There's no fixed understanding of what natural law is. But it comes down to what rational human beings reasonable human beings understand is right, morally. laws that are written down, our statutes or Acts of Parliament, even rules that are put out by not Parliament, but by say government agencies that have been given the power to enact certain rules by Parliament, all of those things that are written down, can and should align with this feeling of what is just and correct. And I would say that an important way of ensuring this is to say that anyone who's in charge of passing or writing down such laws needs a proper fundamental understanding of human rights, including how what they are, how they can be adequately protected, how far a law or rule should or can go if it restricts them. Because there are circumstances or there may be circumstances when an individual human rights should be restricted. But how far should that law go? How far should that rule go in restricting those individual rights? What safeguards should we put in place? Is there another method that's available to us to achieve the same goal without impinging human rights? All of those human rights lenses should be applied every time a law or rule is none applied to society. 

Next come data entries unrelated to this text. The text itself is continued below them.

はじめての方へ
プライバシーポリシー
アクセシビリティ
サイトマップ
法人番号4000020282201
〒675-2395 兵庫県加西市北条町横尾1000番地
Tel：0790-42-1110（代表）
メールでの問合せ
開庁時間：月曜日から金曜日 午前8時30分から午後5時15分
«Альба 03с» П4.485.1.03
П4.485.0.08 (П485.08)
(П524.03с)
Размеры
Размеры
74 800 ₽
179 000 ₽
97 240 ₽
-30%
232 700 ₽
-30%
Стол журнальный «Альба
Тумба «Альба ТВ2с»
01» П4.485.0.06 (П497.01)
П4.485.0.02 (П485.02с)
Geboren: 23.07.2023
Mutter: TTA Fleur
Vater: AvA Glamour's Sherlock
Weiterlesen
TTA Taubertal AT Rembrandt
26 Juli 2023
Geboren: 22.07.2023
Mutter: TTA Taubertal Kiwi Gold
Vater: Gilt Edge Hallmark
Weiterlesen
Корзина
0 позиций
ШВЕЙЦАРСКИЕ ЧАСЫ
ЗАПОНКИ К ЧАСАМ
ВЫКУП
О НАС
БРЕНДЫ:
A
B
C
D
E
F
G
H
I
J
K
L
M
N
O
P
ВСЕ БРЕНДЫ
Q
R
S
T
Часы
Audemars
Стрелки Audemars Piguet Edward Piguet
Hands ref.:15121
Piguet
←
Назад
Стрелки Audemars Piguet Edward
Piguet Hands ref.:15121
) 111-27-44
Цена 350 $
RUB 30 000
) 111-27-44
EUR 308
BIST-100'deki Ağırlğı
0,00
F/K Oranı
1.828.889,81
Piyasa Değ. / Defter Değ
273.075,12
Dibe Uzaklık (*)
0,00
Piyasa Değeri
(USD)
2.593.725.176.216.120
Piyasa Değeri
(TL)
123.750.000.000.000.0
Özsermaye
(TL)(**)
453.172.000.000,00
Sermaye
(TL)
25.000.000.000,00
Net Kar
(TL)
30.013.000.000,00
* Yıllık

And I would also say other steps that we should take towards protecting human rights and thus aligning our societies with natural law is to make sure that our lawmakers have this kind of training, as well as making sure that they scrutinise all of the laws meaningfully. And not just by setting up a Committee that is given responsibilities, that they don't necessarily have the power to enforce. Ensure that all those laws don't infringe human rights unacceptably. Government officials, like I said, those who work for government agencies, they should also ensure this. Courts should be empowered to overturn laws that are incompatible with human rights. All of our judges and our lawyers, me included, we need to have the right training to understand human rights. All of our businesses should be charged with taking seriously their commitments to respect human rights. And we need to actually hold their feet to the fire when they make statements about respecting human rights. And finally, and this might be controversial, but it is my view, we should have constitutionally guaranteed human rights in Australia. Then I would say we would be closer to living under a natural law paradigm. 

And so that's it from me, talking about human rights. I hope you've learned something or got something out of this particular episode. Thank you for watching.